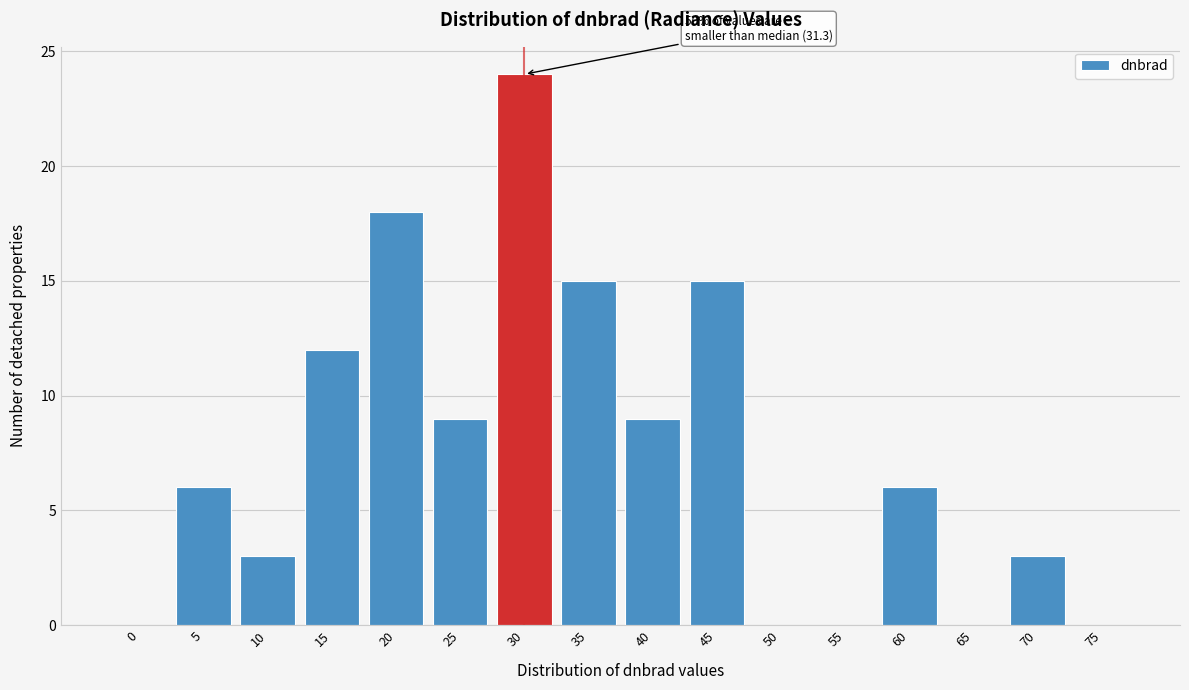

Reading left to right, what are all the values shown in this chart?

0=0	5=6	10=3	15=12	20=18	25=9	30=24	35=15	40=9	45=15	50=0	55=0	60=6	65=0	70=3	75=0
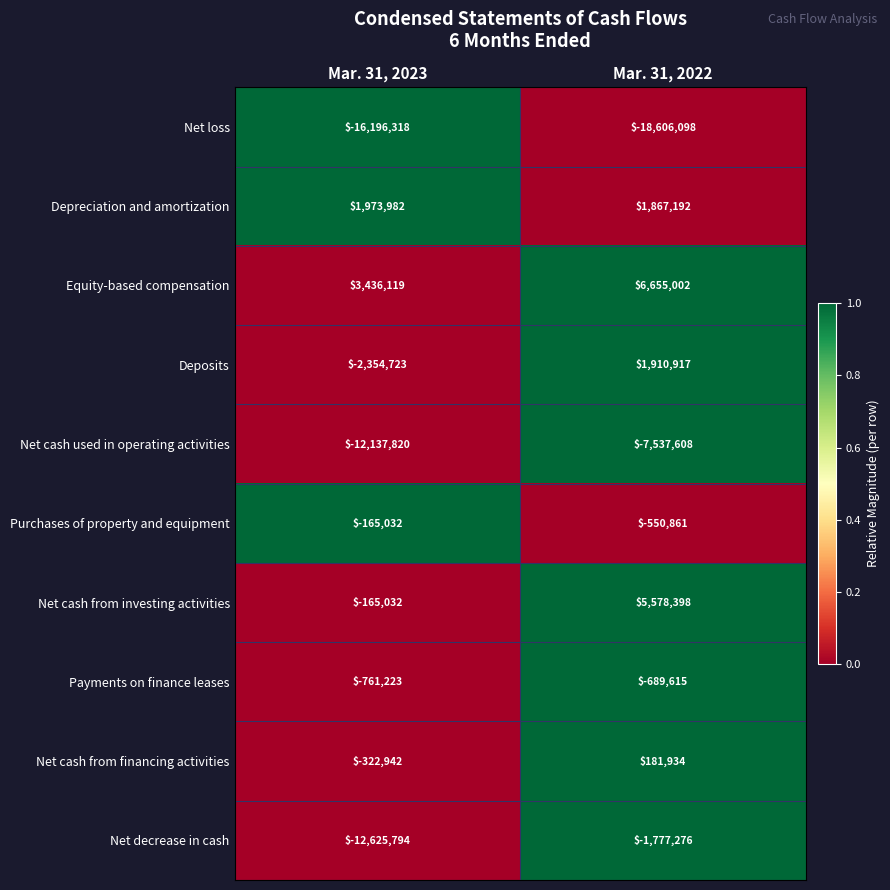

What is the sum of all Net loss values?

-34802416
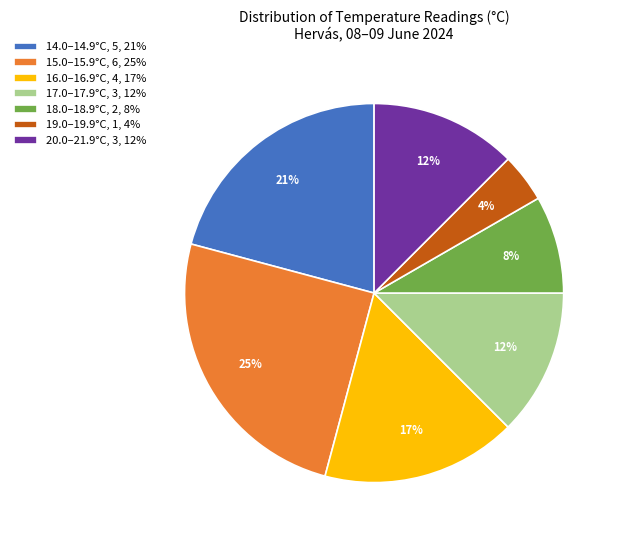

To the nearest percent, what is the average slice percentage?

14%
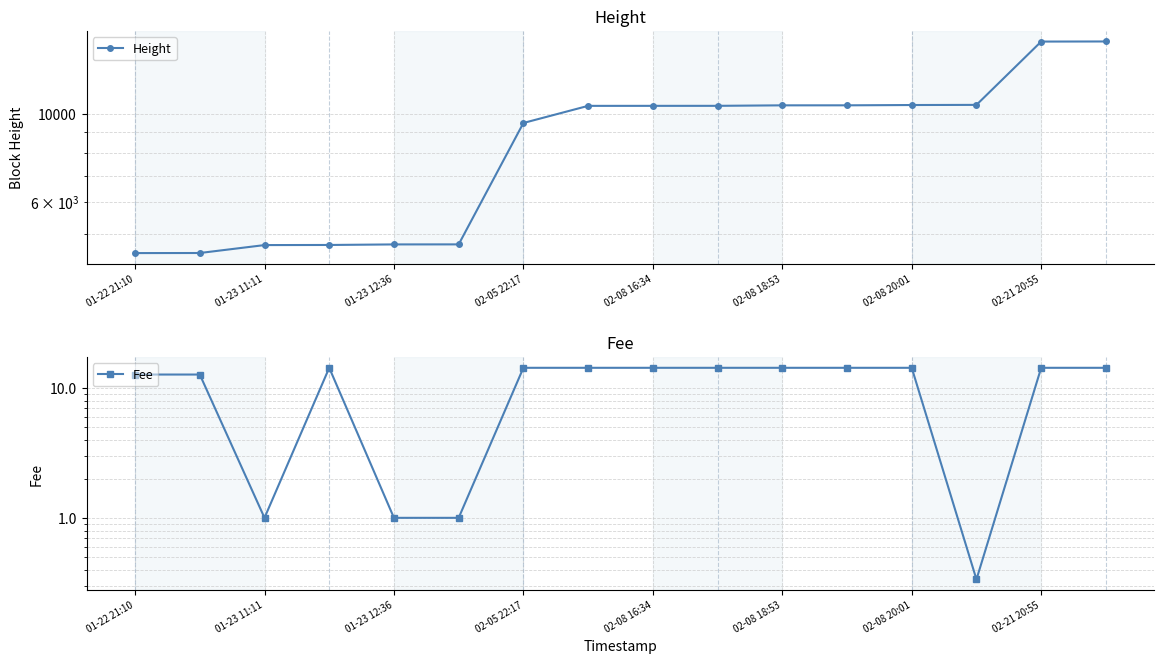

True or false: Height and Fee cross at least once.

False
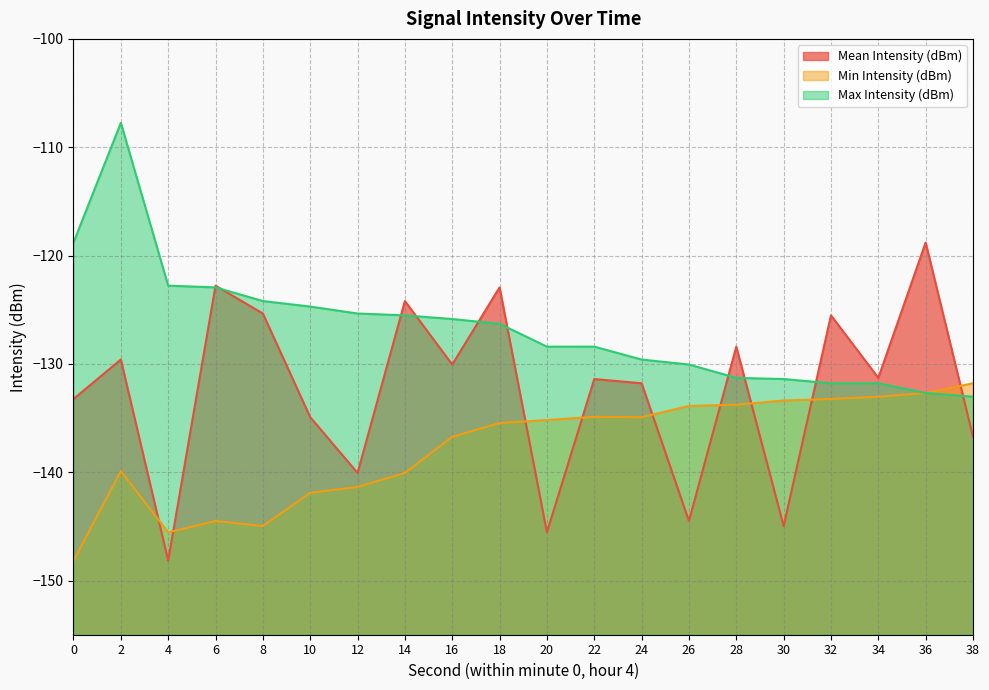

What is the sum of all Max Intensity (dBm) values?

-2532.7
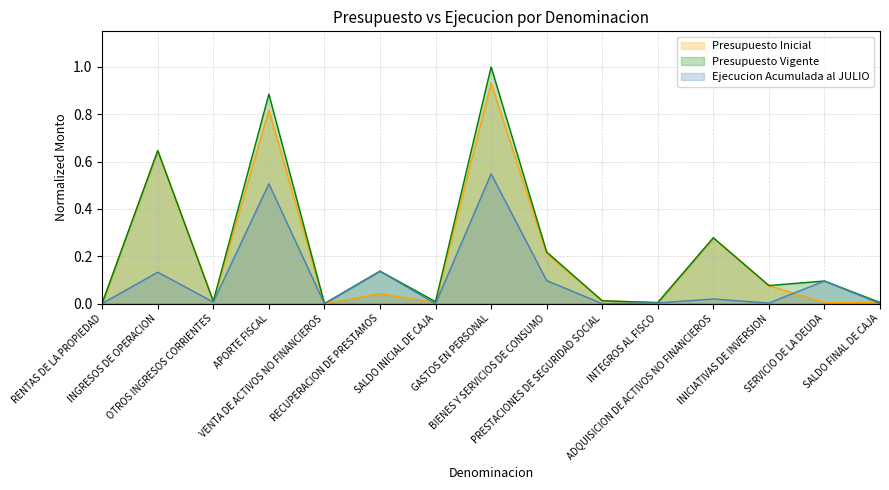

True or false: Presupuesto Vigente and Ejecucion Acumulada al JULIO cross at least once.

False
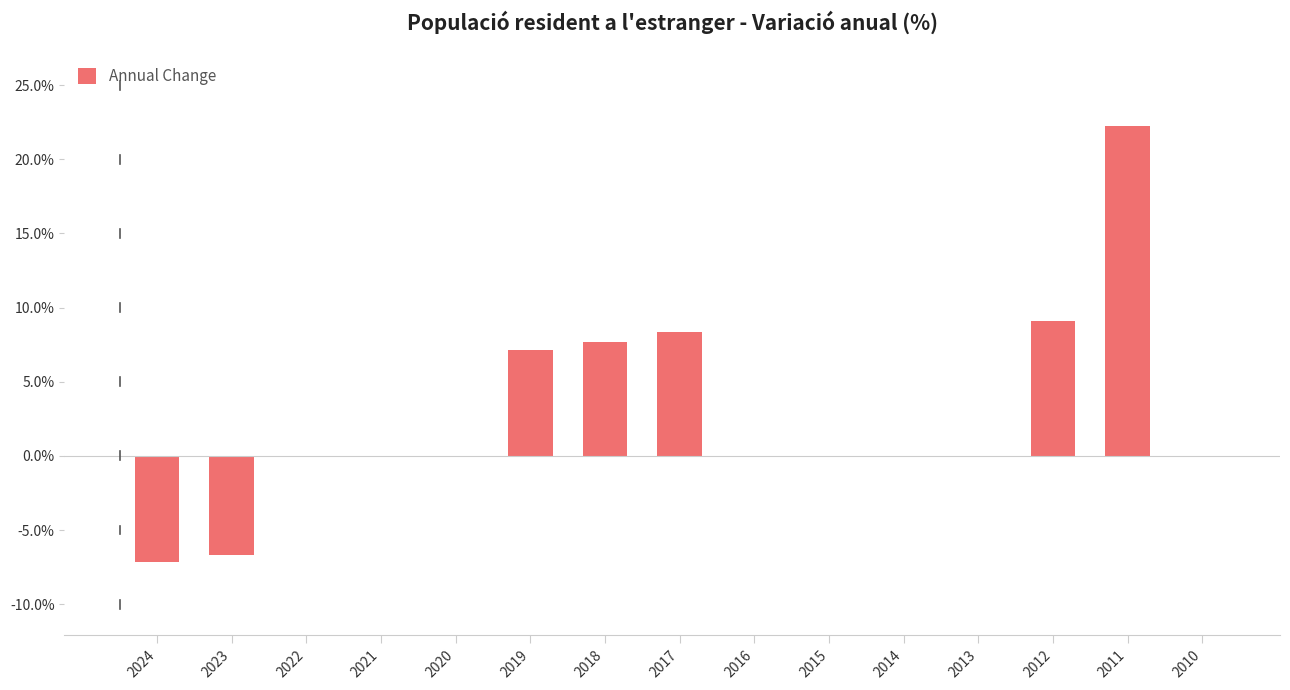

How many distinct data groups are displayed?

1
● ● ● ●
Reproduce all of the lines above verbatim, leaving out the pictures.

Reading left to right, what are all the values shown in this chart?

0=0	5=6	10=3	15=12	20=18	25=9	30=24	35=15	40=9	45=15	50=0	55=0	60=6	65=0	70=3	75=0

What is the sum of all Net loss values?

-34802416

To the nearest percent, what is the average slice percentage?

14%

True or false: Height and Fee cross at least once.

False

What is the sum of all Max Intensity (dBm) values?

-2532.7

True or false: Presupuesto Vigente and Ejecucion Acumulada al JULIO cross at least once.

False

How many distinct data groups are displayed?

1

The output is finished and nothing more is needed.